Sunday, December 5, 2021

Card Of The Week December 5

I was doing some preliminary research recently to get ready to do Yuki Saitoh's retirement post and I discovered something kind of interesting.  Jim Allen actually alluded to this in a recent Japan Baseball Weekly podcast so if you listened to the podcast (and you really should listen to that podcast) you already know what happened but if you didn't, this'll be new to you.

One of the oddities of the NPB draft is that, for the first round at least, a player can be selected by more than one team.  They have a lottery to determine which team gets his rights and whoever doesn't end up with the player gets to pick another player.  It's possible that multiple teams can select the same player with their secondary selection and have to go to a lottery again to determine who gets the player's rights.  This continues until all 12 teams have exclusive rights to 12 different players and then the rest of the draft commences which each player only being selected by a single team, the same way the MLB draft operates.

So let's look at the 2010 NPB draft and see how this worked in practice.  In the first round, Yuki Saitoh was selected by four different teams - the Swallows, the Fighters, the Marines and the Hawks.  Saitoh actually was not the player selected by the most teams that year - his Waseda University teammate Tatsuya Ohishi was picked by six teams - the Baystars, the Eagles, the Carp, the Buffaloes, the Tigers and the Lions.  (I believe the most teams to ever select the same player in the draft was eight for Hideo Nomo in the 1989 draft.)  The Fighters and the Lions won the lotteries for Saitoh and Ohishi respecitvely and the other eight teams had to pick again (the Giants and Dragons had no competition for their picks - Hirokazu Sawamura and Yudai Ohno).  The Swallows and Eagles both picked Takahiro Shiomi while the Buffaloes and Marines both selected Shota Ishimine.  The Eagles and Marines won their lotteries and the Buffaloes and Swallows had to make another selection.  They both picked a high school infielder named Tetsuto Yamada and the Swallows won the lottery for him.  Orix finally completed the first round by selecting Shunta Gotoh, their fourth attempt to pick a player.
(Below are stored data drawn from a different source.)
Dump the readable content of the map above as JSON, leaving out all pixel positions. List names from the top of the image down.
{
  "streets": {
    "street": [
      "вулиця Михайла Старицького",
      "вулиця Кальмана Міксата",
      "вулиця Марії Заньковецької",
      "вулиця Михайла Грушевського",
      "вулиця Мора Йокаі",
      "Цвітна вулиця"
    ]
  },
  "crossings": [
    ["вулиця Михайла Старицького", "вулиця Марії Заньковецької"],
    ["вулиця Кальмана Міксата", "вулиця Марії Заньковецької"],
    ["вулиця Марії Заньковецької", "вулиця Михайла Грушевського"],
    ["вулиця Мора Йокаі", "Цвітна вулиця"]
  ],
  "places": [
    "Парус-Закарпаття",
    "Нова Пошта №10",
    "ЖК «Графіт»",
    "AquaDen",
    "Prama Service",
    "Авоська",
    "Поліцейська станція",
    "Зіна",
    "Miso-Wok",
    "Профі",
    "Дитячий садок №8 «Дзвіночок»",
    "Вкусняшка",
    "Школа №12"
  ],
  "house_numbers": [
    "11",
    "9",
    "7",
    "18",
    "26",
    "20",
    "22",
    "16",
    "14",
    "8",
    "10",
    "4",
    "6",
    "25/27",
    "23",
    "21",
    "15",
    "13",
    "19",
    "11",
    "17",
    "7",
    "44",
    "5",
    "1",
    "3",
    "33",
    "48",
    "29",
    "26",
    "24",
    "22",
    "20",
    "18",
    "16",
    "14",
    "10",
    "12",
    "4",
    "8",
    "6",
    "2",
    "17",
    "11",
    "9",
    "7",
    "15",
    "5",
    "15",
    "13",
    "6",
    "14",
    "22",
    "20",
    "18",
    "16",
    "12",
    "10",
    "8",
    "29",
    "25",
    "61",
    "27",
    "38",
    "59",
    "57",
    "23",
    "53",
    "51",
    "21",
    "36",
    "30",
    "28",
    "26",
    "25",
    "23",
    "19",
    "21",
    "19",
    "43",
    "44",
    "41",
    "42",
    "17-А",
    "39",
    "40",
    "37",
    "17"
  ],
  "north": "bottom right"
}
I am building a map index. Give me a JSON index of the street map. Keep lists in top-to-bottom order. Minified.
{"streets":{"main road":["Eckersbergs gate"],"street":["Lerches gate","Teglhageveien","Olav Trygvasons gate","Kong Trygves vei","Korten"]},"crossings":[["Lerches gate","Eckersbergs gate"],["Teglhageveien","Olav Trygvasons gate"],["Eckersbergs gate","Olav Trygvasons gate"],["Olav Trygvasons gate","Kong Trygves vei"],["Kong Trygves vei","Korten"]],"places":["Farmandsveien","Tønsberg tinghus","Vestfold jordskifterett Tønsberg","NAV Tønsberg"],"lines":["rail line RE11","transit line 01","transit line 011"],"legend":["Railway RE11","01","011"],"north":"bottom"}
I've kind of buried the lede here but you probably figured out the interesting thing - Tetsuto Yamada, who's clearly the best player who was taken in the first round of the 2010 draft (if not the entire draft although second rounder Yuki Yanagita has a pretty good argument as well) was bypassed 20 times in the first round and was actually the THIRD choice of the Swallows.  It just goes to show that the NPB draft, like the MLB draft, is a crap-shoot.